Tuesday, October 21, 2014

A Walk Among The Tombstones: Like A Dirty Harry Film Noir


Man, this movie was cool.  Liam Neeson has an edge about him where he can make crappy movies good and good movies exceptional.  Non-Stop is an example of a crappy movie that by his sheer presence alone, he was able to improve.  A Walk Among The Tombstones is a movie that was good that he made fantastic.  While Neeson still plays the gritty cop with a torrid past, he doesn't feel like any of his other characters.  No, he's not Bryan Mills from the Taken franchise here.  He's a completely new and exciting character with an equally horrific past.

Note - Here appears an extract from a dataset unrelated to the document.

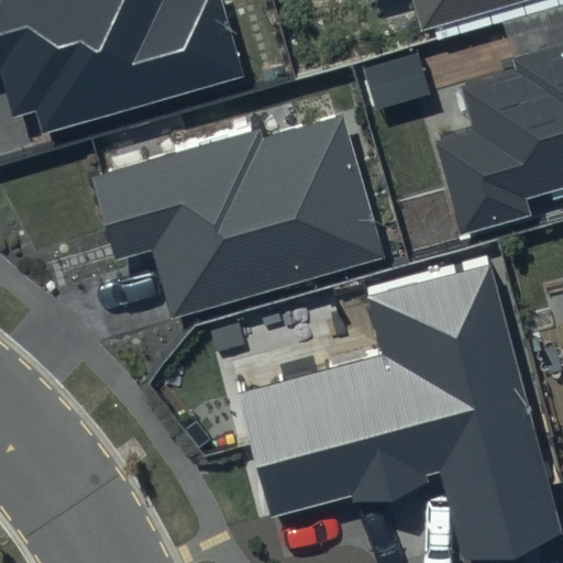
[(0,0),(0,70),(13,117),(36,110),(43,133),(243,75),(220,0),(0,0)]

It's also not an action movie.  Though it opens with a fantastic shoot-out that sets the tone immediately for the film... it is a detective noir for the most part.  It's solving a crime and putting together pieces of a very sadistic and intricate puzzle.  Someone has kidnapped a dude's wife.  They ask for ransom.  He pays the ransom.  He doesn't get his wife back.  Instead, she is killed and sent to him in pieces.  So, he goes to Neeson to find the guys who did it so he can kill the shit out of them.  Neeson reluctantly takes the job finding out that the two men responsible for this have been doing this for awhile and are about to do it again unless he can stop them.  In less capable hands this movie could've been a Nic Cage pile of cheese.  But, because someone who has actually studied scripts and has a decent track record tackled the project, what we're left with is a fun, albiet depressing, thrill ride of seeing how Neeson is going to stop these guys.

What's great about Neeson is that he becomes the character he portrays.  And while they all look and, typically, sound the same... they don't always act the same.  Yes, the characters in Taken and Non-Stop are essentially carbon copies of one another... he's able to separate most roles.  He was perfect as Hannibal in The A-Team, in which he was able to accomplish impossible physical feats.  He was dark and troubled in The Grey in which his survival instincts were top notch, but in no way was he sub-human.   Yeah, that movie ends with him rushing towards a herd of wolves with broken bottles taped to his fingers... but if you think he made it out of there alive... you've watched too many Liam Neeson movies.  It's like part of us want him to be super human.  I know I did here.  He's fought and beaten and hurt several times in the movie.  He isn't able to overpower his attackers with sheer force alone.  He isn't able to tap into some past knowledge of snapping a man's neck with his mind.  When he's hit with a baseball bat... he goes down.  I liked that they kept it realistic, but there was an action movie fan in me that wished he would just own people and no one could even bruise him.

It's a good thriller, but don't expect standard Neeson fare.  It's watched more like a good book.  It unfolds slowly revealing it's plot little by little, keeping you interested, keeping you watching more, keeping you realizing why you fell in love with Neeson in the first place.